Indeed, she is. So are the rest of Rutgers' Scarlet Knights. And anybody who would make them out to be anything else should be ashamed. Unfortunately, shame is in short supply in the field of shock radio.
Just before the Easter weekend, Imus apparently thought he could get away with a brief apology at the beginning of his program for his racially charged remarks. But by Monday the controversy had percolated to the boiling point. Civil rights activists called for him to be fired. He was apologizing all day long, including on Rev. Al Sharpton's syndicated radio program.
By day's end, his employers, CBS Radio and MSNBC, had suspended Imus for two weeks.
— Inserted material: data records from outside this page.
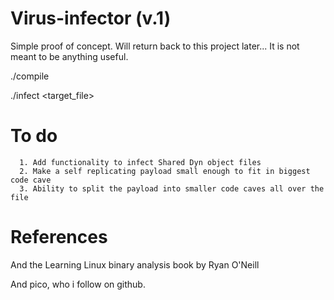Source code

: # Virus-infector (v.1)

Simple proof of concept. Will return back to this project later... It is not meant to be anything useful.

./compile

./infect <target_file>


# To do
      1. Add functionality to infect Shared Dyn object files
      2. Make a self replicating payload small enough to fit in biggest code cave
      3. Ability to split the payload into smaller code caves all over the file



# References

And the Learning Linux binary analysis book by Ryan O'Neill

And pico, who i follow on github.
The Imus controversy was not a big surprise to me, although the punishment was. Back in 2001, I led Imus in an on-air pledge in which he promised to avoid humor that relied on inflammatory racial or gender stereotypes, including "simian references to black athletes" and other abuses of which he had been accused.
I had been part of his stable of journalists and commentators who appeared on his show for more than five years. We were invited to the show to offer political views. He took the pledge and we continued with our usual interview, although interestingly I have not been invited back since.
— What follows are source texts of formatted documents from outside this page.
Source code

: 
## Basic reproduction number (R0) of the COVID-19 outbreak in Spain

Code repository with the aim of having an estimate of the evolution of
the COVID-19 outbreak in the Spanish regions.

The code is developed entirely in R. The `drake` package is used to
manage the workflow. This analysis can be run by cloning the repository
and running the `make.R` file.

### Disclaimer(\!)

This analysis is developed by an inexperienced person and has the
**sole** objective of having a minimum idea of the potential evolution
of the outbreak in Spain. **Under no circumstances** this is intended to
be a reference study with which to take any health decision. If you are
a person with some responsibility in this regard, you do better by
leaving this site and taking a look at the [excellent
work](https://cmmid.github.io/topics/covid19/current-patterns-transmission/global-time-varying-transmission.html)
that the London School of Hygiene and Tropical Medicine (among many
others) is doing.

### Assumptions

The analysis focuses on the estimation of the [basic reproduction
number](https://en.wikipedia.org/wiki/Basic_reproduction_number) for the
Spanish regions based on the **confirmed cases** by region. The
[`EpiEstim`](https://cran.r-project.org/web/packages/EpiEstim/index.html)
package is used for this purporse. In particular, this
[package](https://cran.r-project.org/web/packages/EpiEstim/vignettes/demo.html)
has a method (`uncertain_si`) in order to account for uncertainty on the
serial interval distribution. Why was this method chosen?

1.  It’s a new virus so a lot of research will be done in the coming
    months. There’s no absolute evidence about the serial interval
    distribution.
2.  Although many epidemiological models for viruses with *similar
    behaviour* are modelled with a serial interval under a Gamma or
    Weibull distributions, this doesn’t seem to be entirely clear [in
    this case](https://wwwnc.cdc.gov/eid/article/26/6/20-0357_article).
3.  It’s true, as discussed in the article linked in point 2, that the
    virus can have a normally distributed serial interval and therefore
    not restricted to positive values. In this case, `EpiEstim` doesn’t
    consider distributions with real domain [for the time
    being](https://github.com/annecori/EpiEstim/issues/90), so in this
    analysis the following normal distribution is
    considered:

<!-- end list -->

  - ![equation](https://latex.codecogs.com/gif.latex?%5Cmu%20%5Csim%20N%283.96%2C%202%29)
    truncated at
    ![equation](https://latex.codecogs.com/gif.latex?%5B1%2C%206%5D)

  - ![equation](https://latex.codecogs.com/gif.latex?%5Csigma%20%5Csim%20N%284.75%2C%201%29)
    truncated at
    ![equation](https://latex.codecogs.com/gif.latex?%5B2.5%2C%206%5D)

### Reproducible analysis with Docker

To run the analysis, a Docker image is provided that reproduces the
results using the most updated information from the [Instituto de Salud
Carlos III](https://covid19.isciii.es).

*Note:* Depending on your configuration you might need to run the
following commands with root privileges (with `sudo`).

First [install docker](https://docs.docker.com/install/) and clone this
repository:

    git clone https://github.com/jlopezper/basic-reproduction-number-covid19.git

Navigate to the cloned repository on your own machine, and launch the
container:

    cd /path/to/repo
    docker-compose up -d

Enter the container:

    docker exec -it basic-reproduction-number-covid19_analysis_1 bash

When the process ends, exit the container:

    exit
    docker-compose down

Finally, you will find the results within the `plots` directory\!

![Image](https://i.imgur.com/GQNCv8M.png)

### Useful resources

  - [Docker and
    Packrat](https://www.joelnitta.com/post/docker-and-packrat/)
That's probably not surprising. For more than three decades Imus has been one of America's most popular radio personalities, combining some of the shock-jock elements of a Howard Stern, for example, with the irreverent political sense of, say, a Bill O'Reilly.
But when you dance along the edge, you run the risk of slipping. What made the backlash from the Rutgers statement more serious than his previous dust-ups? For one, it was such an obvious cheap shot. The rich and famous, such as Paris Hilton or Whitney Houston, might be fair game, but why pick on a group of college women basketball players?
Second, it was a slow holiday news weekend, which only brought additional attention, spurred by insatiable 24-hour news cycles.
And third, I have a theory, based on the impact of bloggers, YouTube and other Internet-era phenomena, that mass anger of all types has new ways to grow farther, faster and hotter than ever before. After years of surviving controversies that have cost other shock jocks their jobs or at least a month's pay or more, Imus and those who profit from his talents finally found themselves feeling a pinch in their pocketbooks and their reputations.
Now in full damage-control mode, Imus' cleverest move may have been to go immediately to the national confessional that Sharpton's radio show has become for racial transgressors. What could make Imus look more sympathetic than to be berated for an hour or more by a man widely despised by Imus' core audience of mostly white males.
And the ironies don't end there. After all, if Imus offended black folks with his use of words such as "ho" and "nappy head," it was today's black culture that gave him the vocabulary. I understand those who ask whether it is fair to condemn Imus for using language that gets a pass when black rappers use it. Actually I have condemned the demeaning language of rap. So have Sharpton, Rev. Jesse Jackson and innumerable other black commentators.
Still, it is not enough. We must passionately condemn the language of hate, not only when others direct it against us, but also when we direct it against ourselves.
If anything good came out of this episode it is the opportunity it gave us to see the women of Rutgers' basketball team. In contrast to the negative images of raunchy radio, they showed the world grace, intelligence, determination and dignity. They had given the world their best. They deserve better than what Don Imus sent back to them.